• [Exercise] Only a number is expected here: the count of lines in the data that contain "goods".

• [Input for this task]
============

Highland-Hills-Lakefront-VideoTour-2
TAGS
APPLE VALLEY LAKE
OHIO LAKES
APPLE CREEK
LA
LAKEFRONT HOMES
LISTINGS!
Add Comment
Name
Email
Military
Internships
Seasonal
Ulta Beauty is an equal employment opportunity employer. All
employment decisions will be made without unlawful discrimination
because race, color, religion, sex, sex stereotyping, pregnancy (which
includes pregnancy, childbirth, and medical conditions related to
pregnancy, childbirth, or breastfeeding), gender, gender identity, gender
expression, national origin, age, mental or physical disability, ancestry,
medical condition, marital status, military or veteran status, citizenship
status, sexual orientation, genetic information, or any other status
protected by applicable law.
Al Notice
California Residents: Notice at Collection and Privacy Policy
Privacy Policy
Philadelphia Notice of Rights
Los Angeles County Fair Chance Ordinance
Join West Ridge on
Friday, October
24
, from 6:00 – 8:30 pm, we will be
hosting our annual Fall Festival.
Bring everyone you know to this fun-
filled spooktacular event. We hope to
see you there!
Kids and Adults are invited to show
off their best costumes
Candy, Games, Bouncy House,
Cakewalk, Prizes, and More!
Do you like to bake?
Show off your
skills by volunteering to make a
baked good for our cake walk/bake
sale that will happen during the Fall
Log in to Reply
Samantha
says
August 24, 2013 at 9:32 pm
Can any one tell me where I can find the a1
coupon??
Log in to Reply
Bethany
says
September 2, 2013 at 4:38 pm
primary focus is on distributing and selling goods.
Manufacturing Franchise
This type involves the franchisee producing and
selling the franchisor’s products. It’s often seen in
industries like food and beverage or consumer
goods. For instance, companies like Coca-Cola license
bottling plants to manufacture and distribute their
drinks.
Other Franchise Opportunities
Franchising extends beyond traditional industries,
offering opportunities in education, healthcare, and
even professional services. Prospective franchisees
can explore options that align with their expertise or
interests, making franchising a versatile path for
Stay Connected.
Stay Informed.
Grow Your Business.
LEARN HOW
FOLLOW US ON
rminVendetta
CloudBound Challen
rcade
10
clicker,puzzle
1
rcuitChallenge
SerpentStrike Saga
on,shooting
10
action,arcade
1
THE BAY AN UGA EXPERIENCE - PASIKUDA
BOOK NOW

============

• [Solution] 2